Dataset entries
/---

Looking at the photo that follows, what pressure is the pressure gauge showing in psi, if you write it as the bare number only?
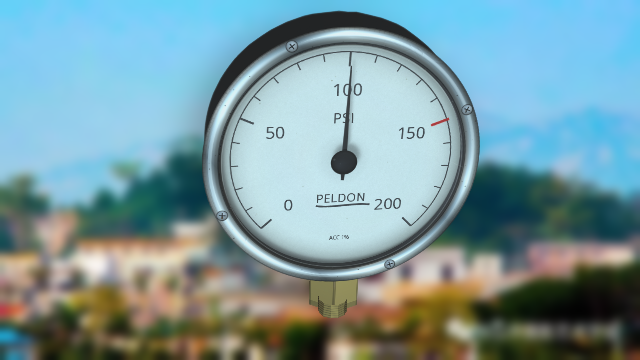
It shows 100
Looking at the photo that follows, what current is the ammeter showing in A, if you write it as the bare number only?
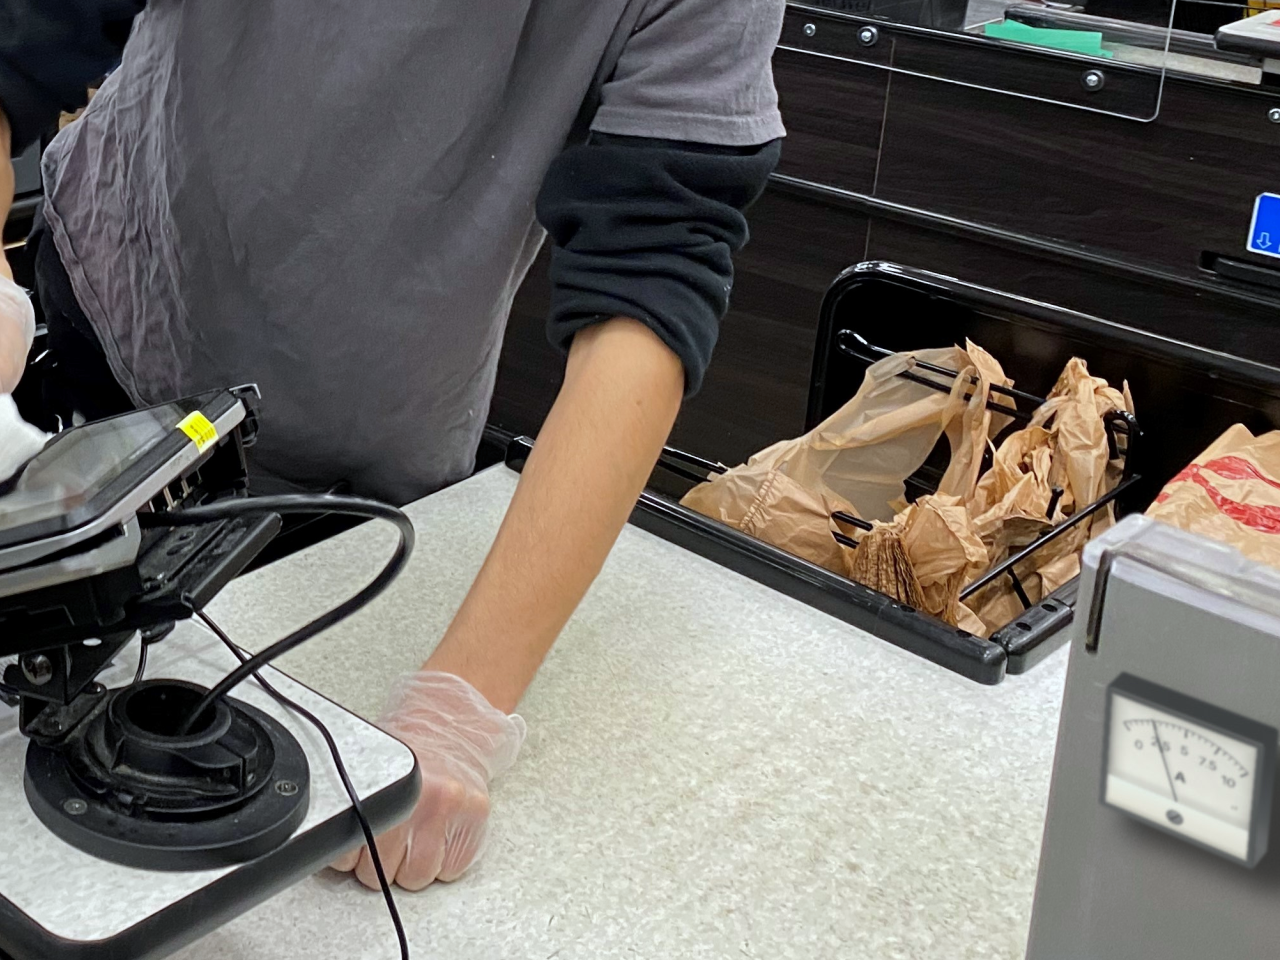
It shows 2.5
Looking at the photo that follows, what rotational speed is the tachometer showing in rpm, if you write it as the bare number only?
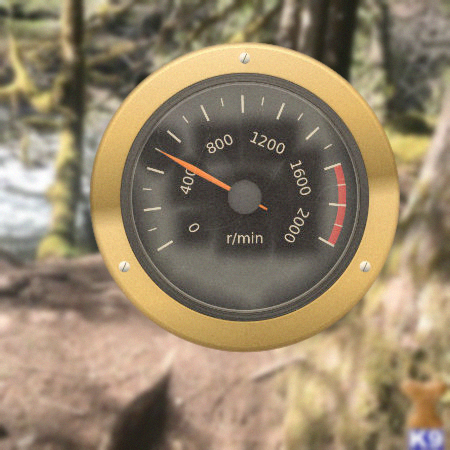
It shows 500
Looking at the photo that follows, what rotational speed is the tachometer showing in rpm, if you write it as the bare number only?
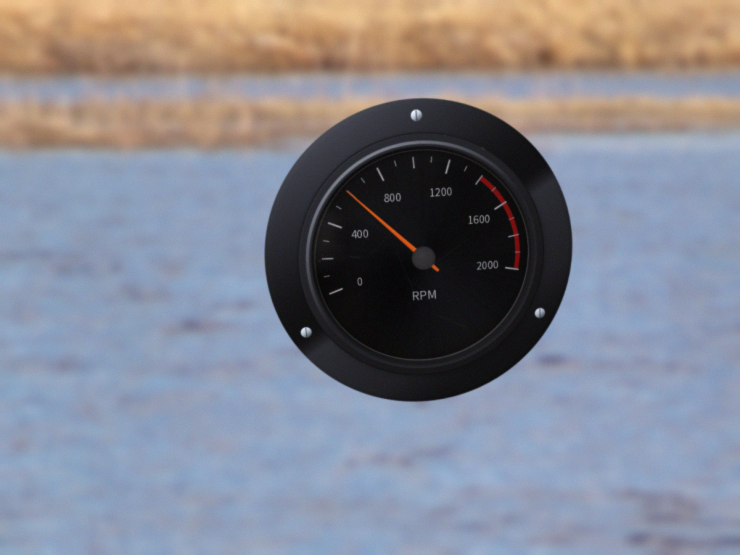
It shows 600
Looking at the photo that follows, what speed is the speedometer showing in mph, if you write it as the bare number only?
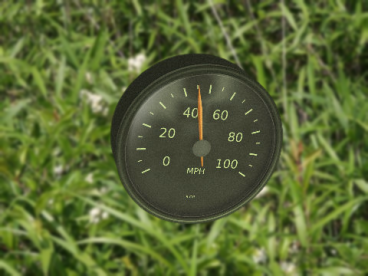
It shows 45
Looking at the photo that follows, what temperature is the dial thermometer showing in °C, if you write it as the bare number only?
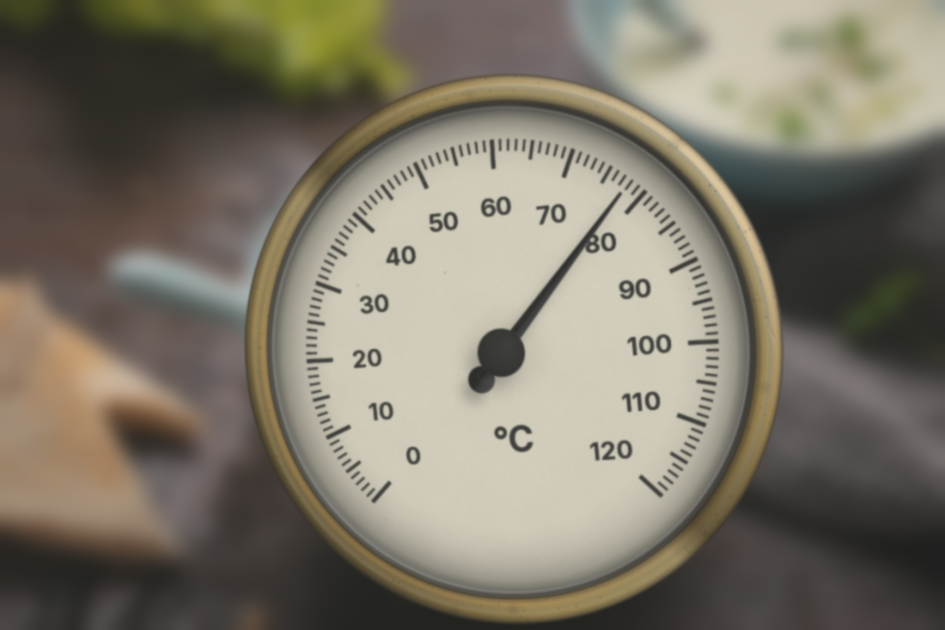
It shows 78
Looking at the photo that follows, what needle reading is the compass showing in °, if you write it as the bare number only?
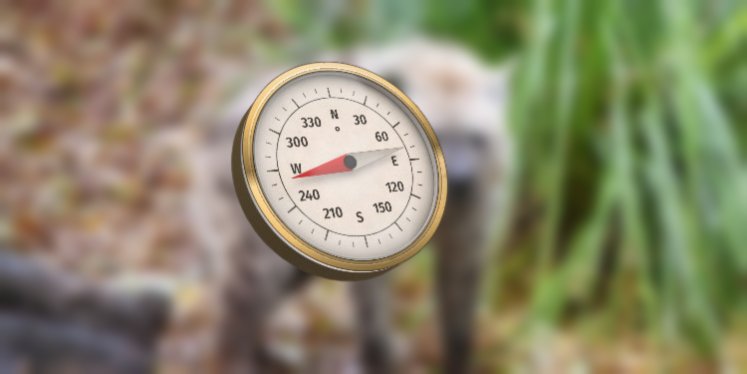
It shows 260
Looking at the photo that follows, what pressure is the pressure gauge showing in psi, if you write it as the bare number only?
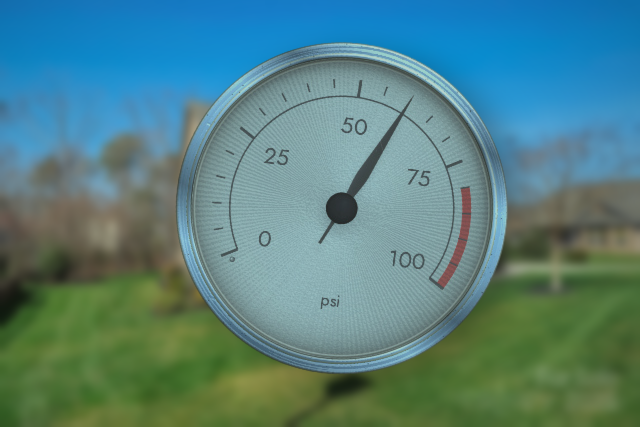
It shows 60
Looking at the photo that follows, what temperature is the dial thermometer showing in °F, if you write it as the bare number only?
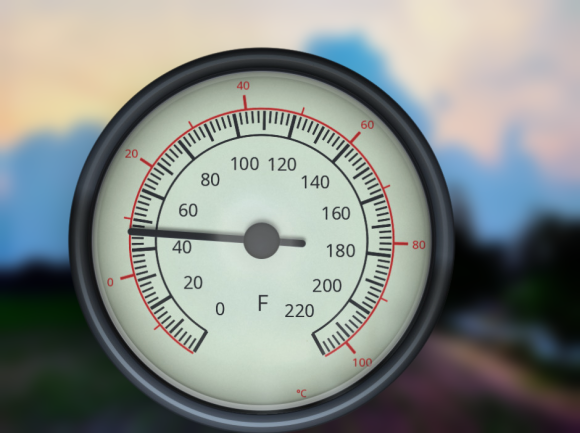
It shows 46
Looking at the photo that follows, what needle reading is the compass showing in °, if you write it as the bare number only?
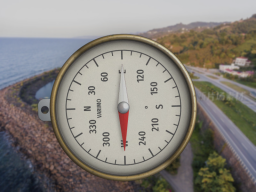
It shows 270
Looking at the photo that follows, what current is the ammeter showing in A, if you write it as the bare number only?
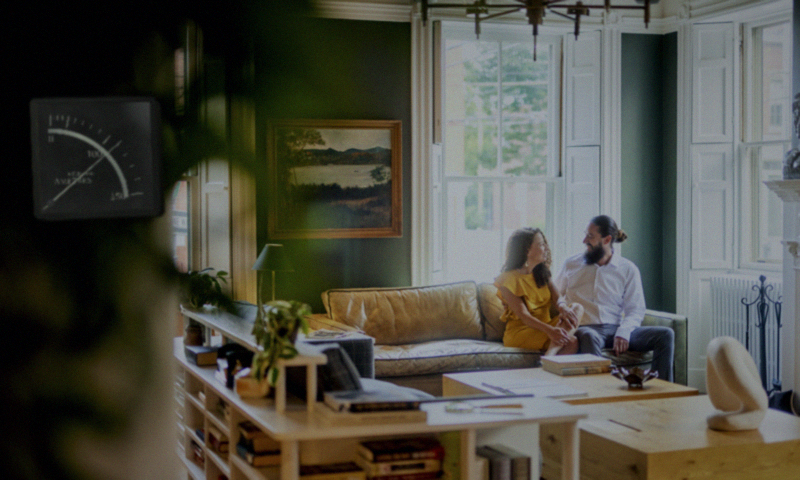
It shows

\---

What the task asks: Locate every line in the data above that contains the word "thermometer" and copy each one. Case counts.

Answer for this exercise:
Looking at the photo that follows, what temperature is the dial thermometer showing in °C, if you write it as the bare number only?
Looking at the photo that follows, what temperature is the dial thermometer showing in °F, if you write it as the bare number only?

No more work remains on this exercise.